Supplied material ->
'''
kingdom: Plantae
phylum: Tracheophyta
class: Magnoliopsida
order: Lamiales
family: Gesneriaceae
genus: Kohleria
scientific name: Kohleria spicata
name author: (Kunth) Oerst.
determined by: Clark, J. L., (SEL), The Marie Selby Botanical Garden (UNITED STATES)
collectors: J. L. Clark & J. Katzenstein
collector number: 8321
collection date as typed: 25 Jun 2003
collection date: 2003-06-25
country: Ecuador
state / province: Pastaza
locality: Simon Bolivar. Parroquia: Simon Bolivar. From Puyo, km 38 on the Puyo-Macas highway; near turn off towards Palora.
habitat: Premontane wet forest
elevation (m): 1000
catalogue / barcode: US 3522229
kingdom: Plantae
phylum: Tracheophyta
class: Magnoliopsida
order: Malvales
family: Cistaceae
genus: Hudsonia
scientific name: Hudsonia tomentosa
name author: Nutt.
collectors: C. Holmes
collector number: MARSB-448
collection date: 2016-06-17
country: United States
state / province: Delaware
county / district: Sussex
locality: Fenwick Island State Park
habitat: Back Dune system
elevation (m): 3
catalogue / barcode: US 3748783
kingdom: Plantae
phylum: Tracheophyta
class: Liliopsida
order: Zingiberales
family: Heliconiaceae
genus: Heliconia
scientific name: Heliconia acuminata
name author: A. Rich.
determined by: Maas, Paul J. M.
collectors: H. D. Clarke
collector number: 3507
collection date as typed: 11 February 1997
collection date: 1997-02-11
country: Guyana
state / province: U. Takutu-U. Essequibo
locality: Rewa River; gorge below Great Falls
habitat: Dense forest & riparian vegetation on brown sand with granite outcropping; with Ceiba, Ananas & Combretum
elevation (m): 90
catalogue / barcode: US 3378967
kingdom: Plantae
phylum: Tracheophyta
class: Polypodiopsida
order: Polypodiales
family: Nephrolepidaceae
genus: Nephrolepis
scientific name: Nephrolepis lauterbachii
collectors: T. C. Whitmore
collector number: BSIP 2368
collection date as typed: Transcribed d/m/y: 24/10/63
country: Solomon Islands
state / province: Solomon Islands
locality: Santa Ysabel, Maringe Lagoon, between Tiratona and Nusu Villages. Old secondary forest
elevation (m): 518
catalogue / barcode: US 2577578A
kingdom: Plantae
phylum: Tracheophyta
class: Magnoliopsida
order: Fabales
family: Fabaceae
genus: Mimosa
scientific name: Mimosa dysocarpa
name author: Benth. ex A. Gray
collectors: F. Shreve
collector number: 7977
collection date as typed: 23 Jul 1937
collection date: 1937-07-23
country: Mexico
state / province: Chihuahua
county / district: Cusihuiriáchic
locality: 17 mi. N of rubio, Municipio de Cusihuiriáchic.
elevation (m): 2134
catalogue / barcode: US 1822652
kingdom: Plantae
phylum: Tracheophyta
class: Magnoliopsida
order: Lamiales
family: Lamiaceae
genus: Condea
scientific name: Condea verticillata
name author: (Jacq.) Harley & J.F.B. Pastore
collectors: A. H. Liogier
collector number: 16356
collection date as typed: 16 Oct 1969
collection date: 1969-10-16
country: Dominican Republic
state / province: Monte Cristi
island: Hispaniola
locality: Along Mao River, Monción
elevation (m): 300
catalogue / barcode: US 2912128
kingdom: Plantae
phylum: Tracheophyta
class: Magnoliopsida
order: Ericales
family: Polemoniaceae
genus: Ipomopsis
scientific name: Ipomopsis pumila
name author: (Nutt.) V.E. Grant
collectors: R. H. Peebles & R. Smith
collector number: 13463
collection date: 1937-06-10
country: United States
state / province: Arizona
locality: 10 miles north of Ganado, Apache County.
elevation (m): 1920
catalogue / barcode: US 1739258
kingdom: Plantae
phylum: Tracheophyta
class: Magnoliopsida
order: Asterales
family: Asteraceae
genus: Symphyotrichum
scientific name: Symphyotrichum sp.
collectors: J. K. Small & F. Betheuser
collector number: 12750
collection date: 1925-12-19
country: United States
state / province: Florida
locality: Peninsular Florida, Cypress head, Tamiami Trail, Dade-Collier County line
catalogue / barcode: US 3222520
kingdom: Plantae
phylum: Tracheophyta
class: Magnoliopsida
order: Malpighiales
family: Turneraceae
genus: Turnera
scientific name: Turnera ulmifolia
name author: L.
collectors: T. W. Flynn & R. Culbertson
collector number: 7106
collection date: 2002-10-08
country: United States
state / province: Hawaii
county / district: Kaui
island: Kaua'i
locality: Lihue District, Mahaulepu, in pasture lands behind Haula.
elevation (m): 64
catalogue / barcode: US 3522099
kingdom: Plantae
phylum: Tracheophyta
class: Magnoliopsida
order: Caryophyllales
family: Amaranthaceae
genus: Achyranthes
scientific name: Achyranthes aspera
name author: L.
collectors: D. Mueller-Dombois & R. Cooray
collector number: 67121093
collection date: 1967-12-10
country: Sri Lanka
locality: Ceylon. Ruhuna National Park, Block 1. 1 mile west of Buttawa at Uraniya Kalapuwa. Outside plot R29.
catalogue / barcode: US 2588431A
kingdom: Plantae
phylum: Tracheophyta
'''
Do this ->
From the data above, copy each line that contains the string "number" and leave out every other line.

Full output ->
collector number: 8321
collector number: MARSB-448
collector number: 3507
collector number: BSIP 2368
collector number: 7977
collector number: 16356
collector number: 13463
collector number: 12750
collector number: 7106
collector number: 67121093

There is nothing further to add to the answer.